On Friday, President Vladimir Putin signed the controversial law prohibiting adoption of Russian children by Americans. It will come into effect on January 1, 2013.

The Foreign Ministry said citing the American Professional Society on the Abuse of Children that every fourth international adoption in the United States ends in failure and results in psychological or physical damage to the child.

Moreover, if the media coverage does not include the information on the background of a deceased child, it is impossible to find out that the child had Russian roots as all adopted children become U.S. citizens upon their arrival in the United States.

Thus, the data on the Russian children who were killed by their U.S. foster parents (19 since 1996) is based solely on the proven cases that were broadly covered.

"In comparison, Italy and Spain have not had any egregious cases of abuse of adopted children, certainly no cases that ended in a child's death, despite the fact these countries are not far behind the United States in terms of adopting Russian children (in 2011, American, Italian and Spanish families adopted 965, 798 and 685 Russian children, respectively). The claim that Americans mostly adopt disabled Russian children (one propagated by the media) is groundless as well. According to various data, in 2011, there were from 44 to 89 disabled minors out of 965 Russian children adopted by Americans," the document reads.

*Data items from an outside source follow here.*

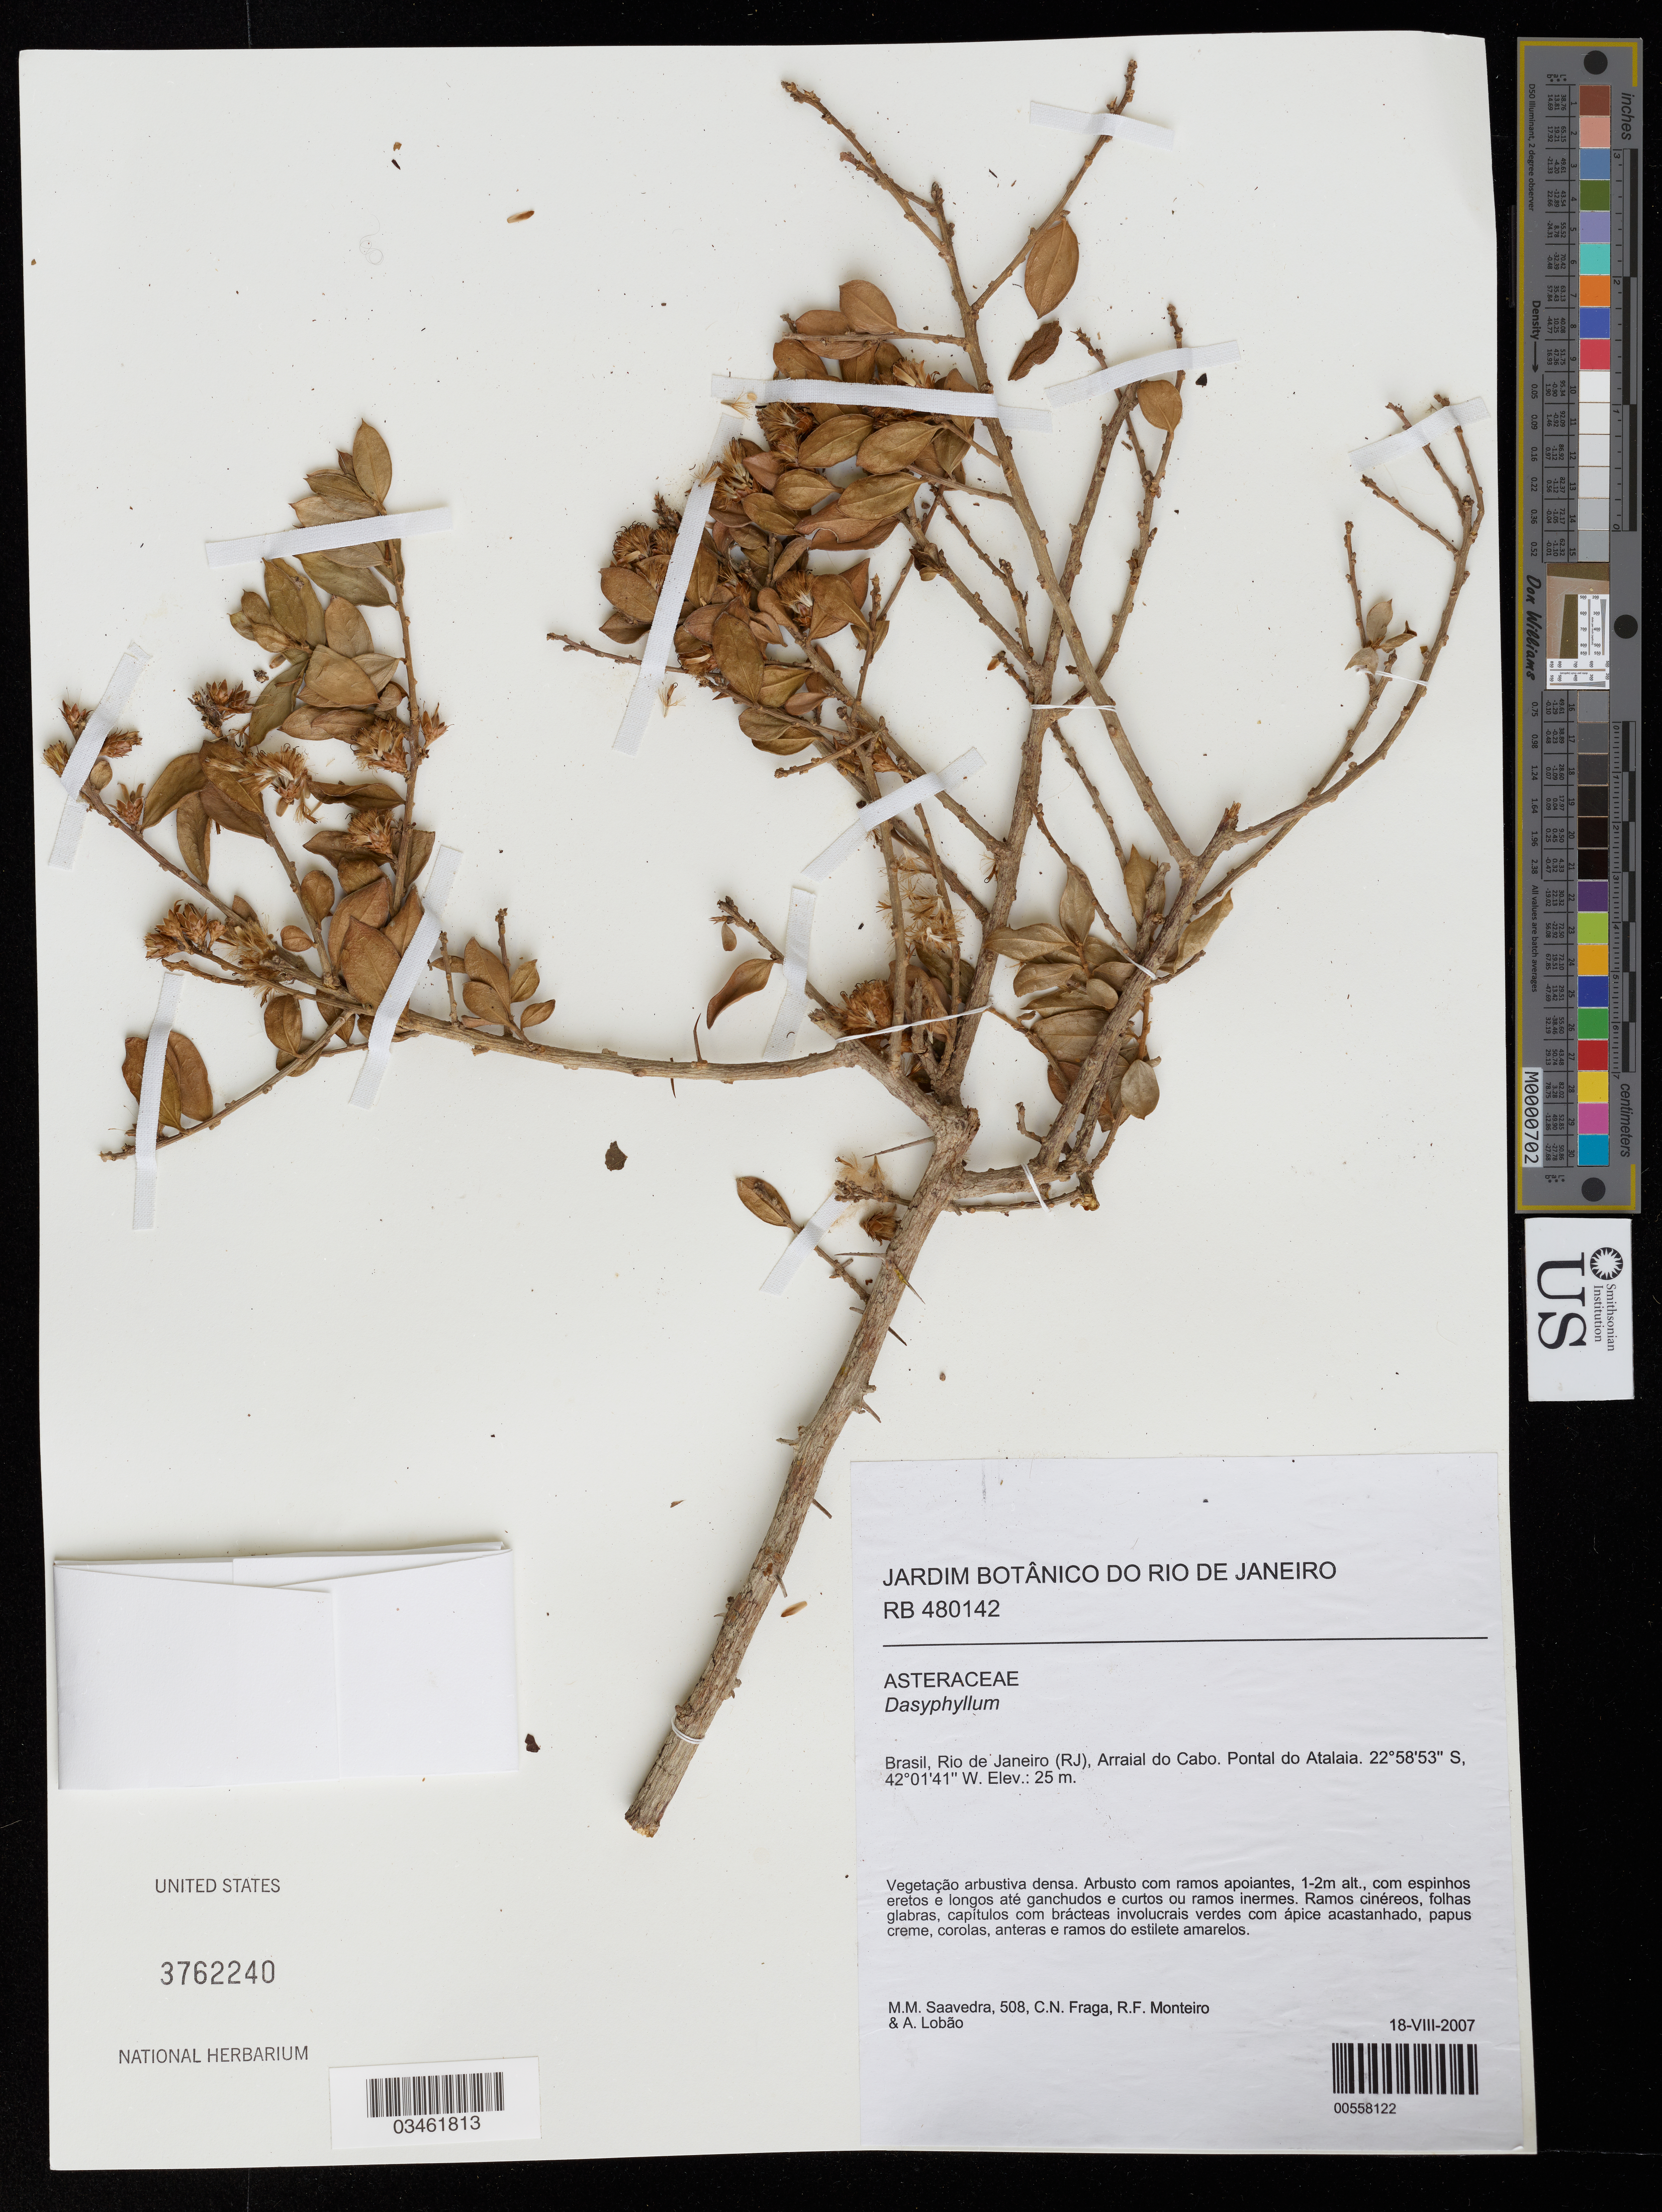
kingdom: Plantae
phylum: Tracheophyta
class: Magnoliopsida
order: Asterales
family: Asteraceae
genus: Dasyphyllum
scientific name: Dasyphyllum sp.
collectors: M. Saavedra, C. Fraga, R. F. Monteiro & A. Lobão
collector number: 508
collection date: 2007-08-18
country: Brazil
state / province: Rio de Janeiro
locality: (RJ), Arraial do Cabo, Pontal do Atalaia.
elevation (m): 25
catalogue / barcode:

The ministry also stressed that according to Childhelp an average of five children die in the United States from abuse daily.

Human rights activists believe that in 50-60 percent of cases when children are killed by adults, the real reason for their death is concealed. The National Coalition to End Child Abuse Deaths (NCECAD) has calculated that since 2001 the number of children who died of abuse in the United States was three times higher than the number of U.S. soldiers who died in conflict zones in the same period.

The Foreign Ministry also pointed out that the United States (along with Somali and South Sudan) is not a party to the United Nations Convention on the Rights of the Child on the pretext that this universal treaty undermines the traditions of U.S. legislation and upbringing.